Wiele emocji wzbudzą zapewne pomysły dotyczące branży motoryzacyjnej. Zgodnie z propozycją KE, normy emisji dla samochodów zostaną zaostrzone. Od 2030 roku średnie emisje w przypadku nowych aut mają być niższe o 55 proc. w porównaniu z obecnym rokiem, a od 2035 roku samochody mają być już zeroemisyjne. To oznacza, że za 14 lat w UE będzie de facto obowiązywać zakaz rejestrowania nowych samochodów z napędem spalinowym. W tym celu trzeba będzie poprawić słabą wciąż dziś infrastrukturę. Zgodnie z planem, na drogach szybkiego ruchu punkty ładowania samochodów elektrycznych mają być rozmieszczone co 60 kilometrów, a wodorowych co 150 kilometrów. Dostęp do zielonej energii ma być też zapewniony dla statków i samolotów.
Do tego dochodzą zmiany podatkowe, których celem będzie z jednej strony zniechęcenie do wykorzystywania paliw kopalnych, a z drugiej promowanie technologii opartych na czystej energii. Odpowiednie opłaty zostaną też nałożone na import produktów w oparciu o ich ślad węglowy, tak by uniknąć ucieczki emisji (czyli by zapobiegać przenoszeniu produkcji przez firmy poza UE, tam, gdzie normy emisyjne są niższe), a z drugiej chronić unijnych producentów przed konkurencją z zewnątrz.

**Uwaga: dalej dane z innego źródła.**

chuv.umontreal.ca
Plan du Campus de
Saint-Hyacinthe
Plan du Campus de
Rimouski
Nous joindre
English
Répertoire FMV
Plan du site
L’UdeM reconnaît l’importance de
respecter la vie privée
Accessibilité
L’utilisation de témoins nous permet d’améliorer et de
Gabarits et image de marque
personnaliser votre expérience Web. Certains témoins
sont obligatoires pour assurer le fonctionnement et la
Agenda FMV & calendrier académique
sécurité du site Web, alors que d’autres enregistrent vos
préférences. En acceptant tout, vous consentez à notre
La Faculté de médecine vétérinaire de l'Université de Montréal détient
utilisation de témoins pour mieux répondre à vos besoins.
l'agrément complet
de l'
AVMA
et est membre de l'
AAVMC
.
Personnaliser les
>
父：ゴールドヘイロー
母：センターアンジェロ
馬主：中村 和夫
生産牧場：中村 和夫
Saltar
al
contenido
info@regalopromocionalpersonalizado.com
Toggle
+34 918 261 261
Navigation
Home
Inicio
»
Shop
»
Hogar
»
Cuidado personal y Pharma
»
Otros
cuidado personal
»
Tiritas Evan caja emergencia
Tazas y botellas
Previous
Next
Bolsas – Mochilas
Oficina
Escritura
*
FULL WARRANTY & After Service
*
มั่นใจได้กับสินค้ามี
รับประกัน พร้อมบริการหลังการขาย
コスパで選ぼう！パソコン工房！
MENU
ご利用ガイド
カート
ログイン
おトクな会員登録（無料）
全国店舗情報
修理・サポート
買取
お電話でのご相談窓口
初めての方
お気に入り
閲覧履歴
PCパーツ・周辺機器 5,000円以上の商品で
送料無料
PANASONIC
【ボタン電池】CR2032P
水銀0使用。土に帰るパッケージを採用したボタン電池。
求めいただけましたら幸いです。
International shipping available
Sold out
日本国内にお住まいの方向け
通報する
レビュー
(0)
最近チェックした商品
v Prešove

Te wszystkie zmiany muszą i będą dużo kosztować - choć KE podkreśla, że średnio i długoterminowe korzyści przewyższają wszelkie koszty transformacji. Niemniej, propozycje, jeśli wejdą w życie, mogą uderzyć w najbardziej wrażliwe podmioty, gospodarstwa domowe i firmy. By przeciwdziałać ubóstwu energetycznemu, KE chce powołać nowy Społeczny Fundusz Klimatyczny. W jego ramach, w latach 2025-2032 dla państw UE dostępne mają być 72 mld euro finansowania. Środki zapewni unijny budżet, a rozdzielane miałyby być one na podobnych zasadach, jak w przypadku funkcjonujących już funduszy, co znaczy, że jednym z największych beneficjentów mogłaby być Polska. Do tego zwiększony ma być fundusz modernizacyjny na transformację energetyczną.
Pakiet w wielu punktach wychodzi naprzeciw potrzebom Polski, zwłaszcza jeśli chodzi o zapewnienie dodatkowych funduszy na transformację: mamy tam zarówno powiększony Fundusz Modernizacyjny, jak i fundusz socjalny niwelujący społeczne skutki obciążenia opłatami emisyjnymi budynków i transportu. Propozycja KE nie jest dla Polski niekorzystna, ale tworzy zupełnie nową rzeczywistość, do której będziemy musieli się dostosować - i nie chodzi o lekkie zazielenienie dotychczasowego kursu, ale jego zupełną zmianę w niektórych obszarach takich jak energetyka i transport oraz radykalne przyspieszenie w innych, takich jak renowacja budynków
- uważa Izabela Zygmunt, starsza analityczka WiseEuropa.
To, co ogłosiła dziś Komisja Europejska, to dopiero propozycje. Trzeba pamiętać, że teraz te propozycje legislacyjne będą negocjowane przez państwa członkowskie i Parlament Europejski. To może długo potrwać, eksperci mówią o roku, a nawet kilku latach - zakres zmian jest szeroki, dotyczy wrażliwych społecznie (i politycznie) kwestii. Warto też pamiętać, że cel redukcji emisji na poziomie 55 proc. przez organizacje działające na rzecz środowiska postrzegany jest jako krok w dobrym kierunku, ale niewystarczający do spełnienia postanowień Porozumienia paryskiego z 2015 roku, które zakłada ograniczenie wzrostu globalnej temperatury do poniżej 2 stopni, a najlepiej nie więcej niż 1,5 stopnia Celsjusza.
Świętowanie tego pakietu to tak, jakby skoczek wzwyż żądał medalu za przebiegnięcie pod poprzeczką. Cały pakiet jest oparty na zbyt niskim celu, nie bierze pod uwagę opracowaniom naukowym i nie zatrzyma destrukcji systemów podtrzymujących życie na naszej planecie. Wiele z przepisów nie wejdzie w życie w pełni przez 10 lat, tak jak te dotyczące aut. Inne dolewają oliwy do ognia - tutaj przykład spalania drzew jako biomasy
- mówi dyrektor Greenpeace UE Jorgo Riss.